Wake up, America

With recent events in Boston, it’s hard not to reflect on what has happened in America the past 18 years I’ve been alive. This country endures a lot of hate and abuse from its enemies. Granted, we are a wealthy country. A good amount of Americas have food on the table and a roof over their heads, which is more than many people in other countries can say. However, watching your country fly up in flames is a tragedy no one should have to endure.

The Boston Marathon bombings were the first terrorist attack that I was old enough to follow, and I took full advantage of that. I was concerned, worried and intrigued all at the same time. I wanted to know who, what, when, where and why things like this happened. I wanted to understand why these people did what they did.

Photo from BusinessInsider.com.

After the news released that the bombers were Tamerlan Tsarnaev, 26, and Dzhokhar Tsarnaev, 19, I was floored. 19? I’m almost 19. My first thought was, “How can something so evil and hurtful come from someone so young?” After Tamerlan was pronounced dead, the manhunt for Dzhokhar began and I was glued to my computer screen. Luckily for me, a popular website, Reddit, had a user that was streaming updates from a police scanner as well as links to online police scanners.

So instead of celebrating Quadfest with every other alcohol obsessed college student, I spent all afternoon and night on Fri., April 19, listening to an online police scanner and refreshing my Reddit page. During the final minutes of the manhunt, Twitter went crazy, news articles were flooding in and I couldn’t be more relieved that this villain was caught. Like everyone else, I was posting funny “USA” posts on Twitter and throwing a mini “we caught him” party.

However, after the chaos of joy had passed, I sat down and read all the news articles being released about these boys. The main focus of these had been the 19-year-old kid who gave America a run for their money — Dzhokhar. It’s hard for me to say this, being a proud American navy brat, but I actually started to feel sympathy for this boy. Not sympathy towards his punishment — he’s getting what he deserves — but sympathy towards his situation. He’s only 19. He had an entire life ahead of him, and now that bright future is gone. All because he made the wrong choice.

I think that’s what the hardest part of this attack was for me. I could relate to this terrorist, which is something I couldn’t have said about any of the others. This attacker wasn’t a middle-aged man with a personal vendetta against America. This was a second year college student. His friends described him as “nice,” “funny” and “shy.” He lived in America for more than ten years. He has a Twitter. He uploaded videos of him and his brother joking around. He looked like, for all intents and purposes, a normal American teenager.

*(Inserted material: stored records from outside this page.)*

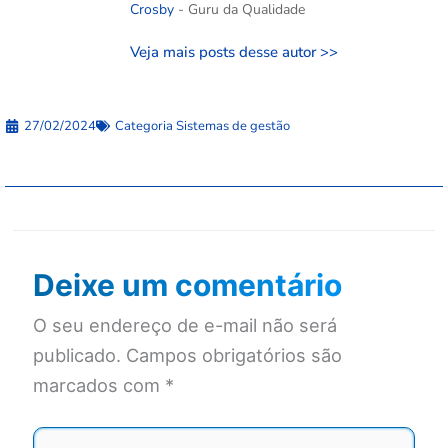
Crosby
- Guru da Qualidade
Veja mais posts desse autor >>
27/02/2024
Categoria
Sistemas de gestão
Deixe um comentário
O seu endereço de e-mail não será
publicado.
Campos obrigatórios são
marcados com
*
Digite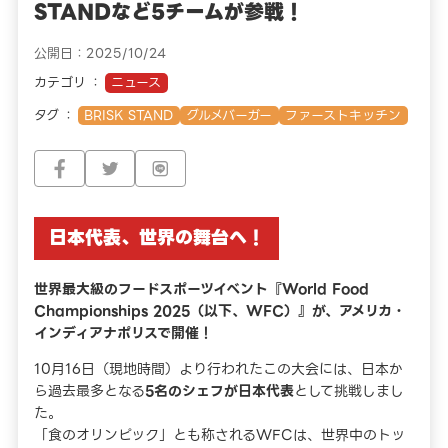
STANDなど5チームが参戦！
公開日：2025/10/24
カテゴリ
ニュース
タグ
BRISK STAND
グルメバーガー
ファーストキッチン
日本代表、世界の舞台へ！
世界最大級のフードスポーツイベント『World Food
Championships 2025（以下、WFC）』が、アメリカ・
インディアナポリスで開催！
10月16日（現地時間）より行われたこの大会には、日本か
ら過去最多となる
5名のシェフが日本代表
として挑戦しまし
た。
「食のオリンピック」とも称されるWFCは、世界中のトッ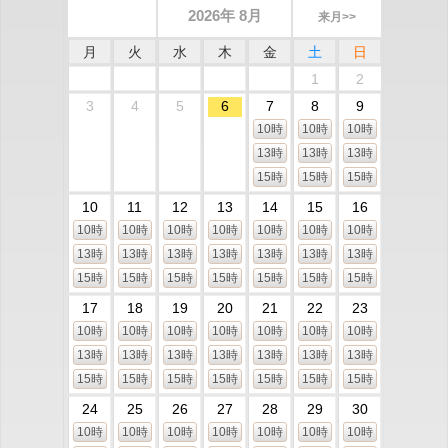
2026年 8月
来月>>
月
火
水
木
金
土
日
1
2
3
4
5
6
7
8
9
10時
10時
10時
13時
13時
13時
15時
15時
15時
10
11
12
13
14
15
16
10時
10時
10時
10時
10時
10時
10時
13時
13時
13時
13時
13時
13時
13時
15時
15時
15時
15時
15時
15時
15時
17
18
19
20
21
22
23
10時
10時
10時
10時
10時
10時
10時
13時
13時
13時
13時
13時
13時
13時
15時
15時
15時
15時
15時
15時
15時
24
25
26
27
28
29
30
10時
10時
10時
10時
10時
10時
10時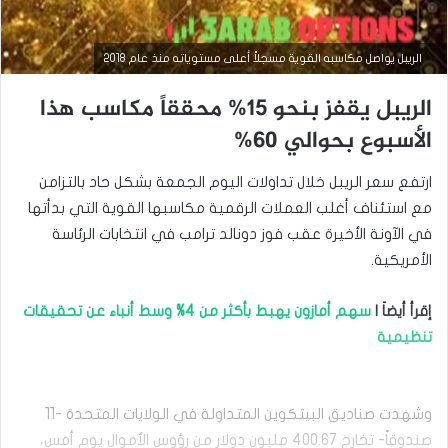
الريبل يواصل مكاسبه القوية مسجلاً أعلى مستوياته منذ عام 2018
الريبل يقفز بنحو 15% محققاً مكاسب هذا
الأسبوع بحوالي 60%
ارتفع سعر الريبل خلال تداولات اليوم الجمعة بشكل حاد بالتزامن
مع استئناف أغلب العملات الرقمية مكاسبها القوية التي بدأتها
في الآونة الأخيرة عقب فوز دونالد ترامب في انتخابات الرئاسة
الأمريكية.
أخبار العملات الرقمية
يناير
إقرأ أيضاَ |
سهم أمازون يهبط بأكثر من 4% وسط أنباء عن تحقيقات
17,
تنظيمية
2025
ا
ل
ر
وشهدت صناديق البيتكوين المتداولة في الولايات المتحدة -11
ي
صندوقاً- تخارج 400.67 مليون دولار من رؤوس الأموال يوم أمس،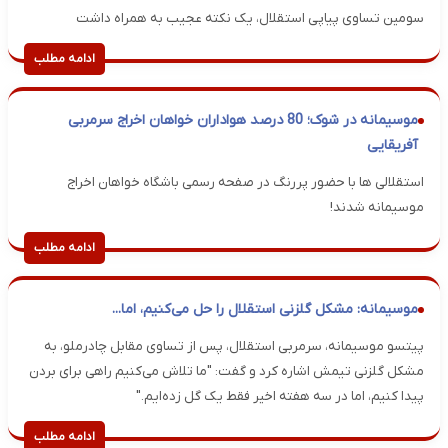
سومین تساوی پیاپی استقلال، یک نکته عجیب به همراه داشت
ادامه مطلب
موسیمانه در شوک؛ 80 درصد هواداران خواهان اخراج سرمربی
آفریقایی
استقلالی ها با حضور پررنگ در صفحه رسمی باشگاه خواهان اخراج
موسیمانه شدند!
ادامه مطلب
موسیمانه: مشکل گلزنی استقلال را حل می‌کنیم، اما...
پیتسو موسیمانه، سرمربی استقلال، پس از تساوی مقابل چادرملو، به
مشکل گلزنی تیمش اشاره کرد و گفت: "ما تلاش می‌کنیم راهی برای بردن
پیدا کنیم، اما در سه هفته اخیر فقط یک گل زده‌ایم."
ادامه مطلب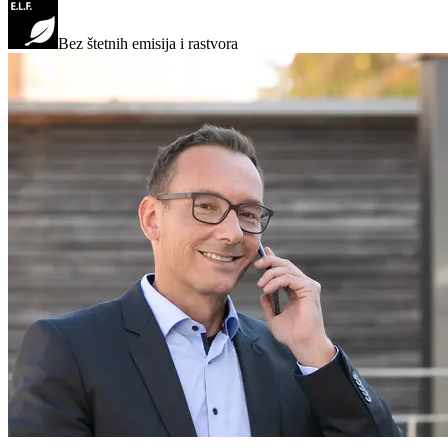
Bez štetnih emisija i rastvora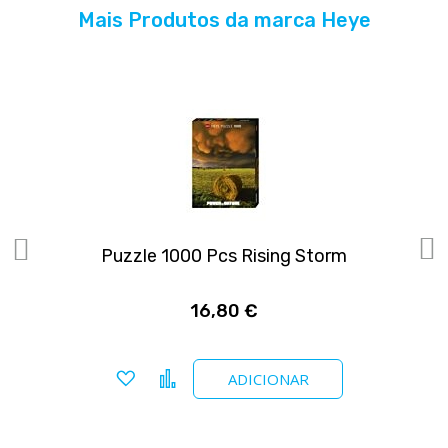
Mais Produtos da marca Heye
Puzzle 1000 Pcs Rising Storm
P
16,80 €
Adicionar a favoritos
Comparar
ADICIONAR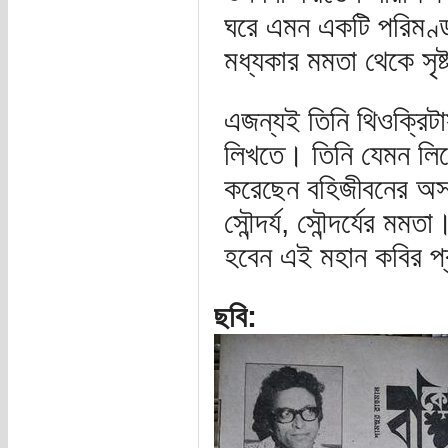
ঘরে এমন একটি পরিমণ্ড
মধ্যকার মমতা থেকে সৃষ
এজন্যই তিনি থিওক্রিটা
লিখতে। তিনি যেমন লিখেছ
করেছেন বহিজীবনের অসা
সৌন্দর্য, সৌন্দর্যের মম
হবেন এই মহান কবির প
ছবি: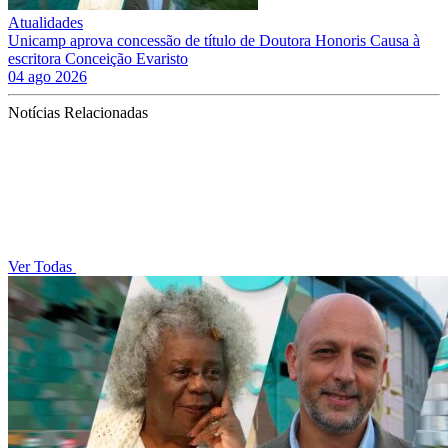
Atualidades
Unicamp aprova concessão de título de Doutora Honoris Causa à
escritora Conceição Evaristo
04 ago 2026
Notícias Relacionadas
Ver Todas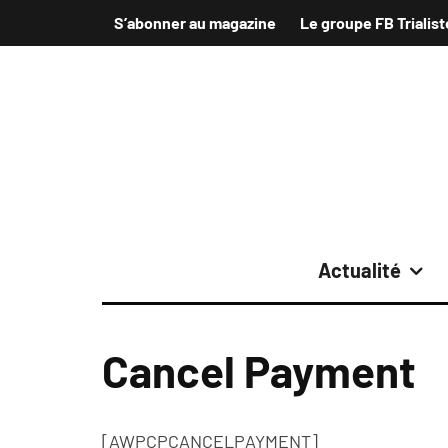
S’abonner au magazine
Le groupe FB Trialist
Actualité
Cancel Payment
[AWPCPCANCELPAYMENT]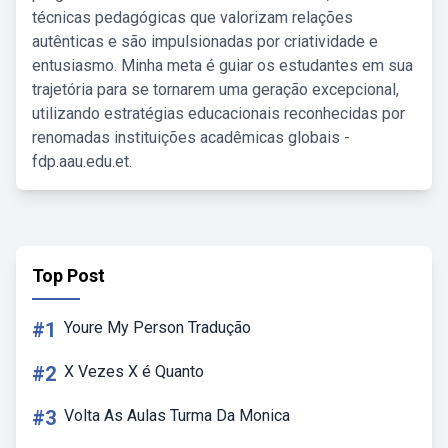
técnicas pedagógicas que valorizam relações
autênticas e são impulsionadas por criatividade e
entusiasmo. Minha meta é guiar os estudantes em sua
trajetória para se tornarem uma geração excepcional,
utilizando estratégias educacionais reconhecidas por
renomadas instituições acadêmicas globais -
fdp.aau.edu.et.
Top Post
#1
Youre My Person Tradução
#2
X Vezes X é Quanto
#3
Volta As Aulas Turma Da Monica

I don’t want to justify what he did, or take anything away from the pain he caused this country. However, I can’t help but feel bad for him. He is so young and, as well all know, young people make rash decisions. We let our emotions get the best of us. We act on impulse. We let others convince us. This boy was not old enough, in my opinion, to realize just what he was getting himself into. Even if he did, it’s a shame a young life is now being ripped apart because of hate and violence. I can’t help but feel that the world is really crashing down when someone so young can find so much hate in themselves to do something like this.

This attack meant more to me than an act of violence against America. To me, it was a wake up call to what this world is becoming. It was a reminder that it only takes two young boys to hurt so many. From where I’m standing, this was a sign that if the people of the world don’t start believing in peace soon, who knows what’s going to come of our nations.